A l’aube de leur 11 mois, nous sommes en paix avec cette douloureuse période et avons appris à savourer chaque petit bonheur que la vie nous offre.

Nous avons une profonde gratitude envers l’ensemble de l’équipe de la réanimation néonatale, mais également envers l’association « Les bébés plumes » qui œuvre discrètement mais sûrement pour rendre notre quotidien auprès de nos bébés hospitalisés plus doux et confortable.

Mille merci …. 

Candice, Alex-Junior, Léonie et Milo

témoignages

L’aventure de Zélie et ses parents

Chaque jours de passé est un jour de gagné 

Chaque jours de passé est un jour de gagné, voilà la phrase qui pourrait résumer notre histoire.


Après un long parcours, Zélie nous a fait la surprise de se confiner dans le ventre de maman. Alors que la France terminait son premier confinement, une grossesse compliquée débutait. 

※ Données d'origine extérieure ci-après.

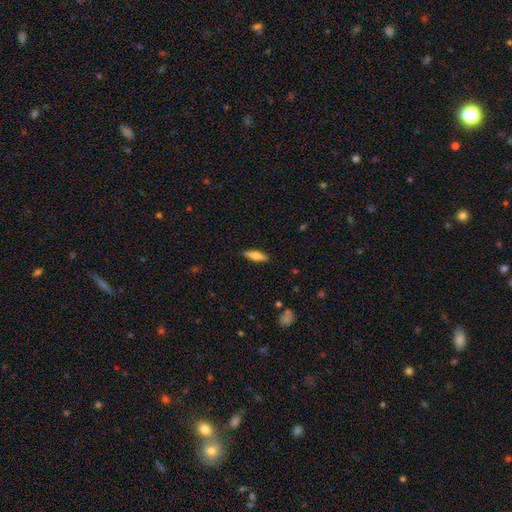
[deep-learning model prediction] smooth 67%, featured or disk 27%, star or artifact 6%. Down the decision tree: how rounded — cigar-shaped (61%); merging — none (88%).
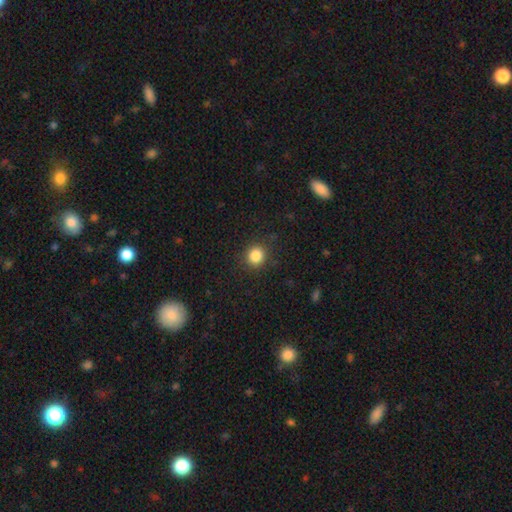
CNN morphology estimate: Q: Smooth or featured?
A: smooth (85%); runner-up: star or artifact (11%)
Q: How rounded?
A: round (87%); runner-up: in between (13%)
Q: Merging?
A: none (88%); runner-up: minor disturbance (8%)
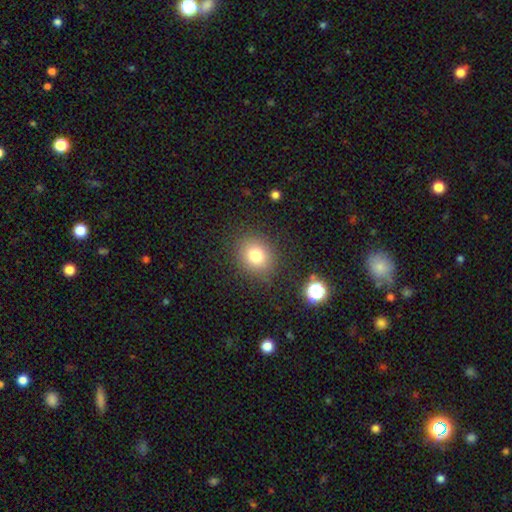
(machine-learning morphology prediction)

Tout d’abord les vomissements… une fois ces derniers derrière nous, le cerclage à 13 SA à cause d’une béance du col pour maman. 
A 24SA, lors d’un contrôle, sans surprise maman est hospitalisée. Tout le monde espère qu’on arrive à 32SA. Pendant ce temps, l’épidémie ne baisse pas sa garde, bien au contraire. Papa est autorisé à nous rendre visite les après-midis (14h-18h) (pas évident avec le travail). Avec l’amour et la force que Papa nous a donné, sans oublier le professionnalisme et la gentillesse du personnel soignant en maternité, le pari est tenu. Maman rentre à la maison avec Zélie dans le ventre à 32 SA.

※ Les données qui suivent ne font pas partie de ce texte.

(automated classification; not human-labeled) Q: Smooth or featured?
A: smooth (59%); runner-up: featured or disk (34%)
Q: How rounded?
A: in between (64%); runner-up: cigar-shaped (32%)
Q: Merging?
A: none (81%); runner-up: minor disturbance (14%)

A la veille de la 34ème semaine d’aménorrhée; Zélie est trop pressée de rencontrer ses parents. Nous allons alors connaître le service de la Néonat. Zélie est née le 13 décembre 2020, elle pèse 2,050kg pour 43,5 cm. Elle respire toute seule, un gros soulagement. Les fées viennent la chercher, mais avant de partir, elles nous ont laissé la chance d’avoir notre moment à tous les 3. Zélie va être surveiller par les fées pendant 36 jours. Pendant cette période, nous parents, nous avons eu tant de questions dont nous avons toujours eu les réponses; face à nos doutes, elles nous ont réconforté, elles nous ont vu pleurer mais elles sont restées discrètes, il y a eu aussi des moments de rires  partagés…Elles ont également partagés notre premier Noël. Merci pour les petits cadeaux des Bébés Plumes. Elles ont toujours répondu à nos appels à n’importe quelle heure de la nuit et du jour. Les jours passent et la sortie se rapprochant, nous avons eu une « réunion » pour nous expliquer comment ça allait se passer. Nous avons eu un bon moment d’échange.


Puis viens le jour des au revoir…. Avec pudeur, nous avons versé des larmes. Parce que les Fées font  parties de notre début de vie à 3.
Aujourd’hui, Zélie a 4 mois et demi, elle se porte très bien…. surtout pour le caractère, certaines des fées ne seront pas étonnées.


Nous remercions les fées pour leur gentillesse et leur professionnalisme.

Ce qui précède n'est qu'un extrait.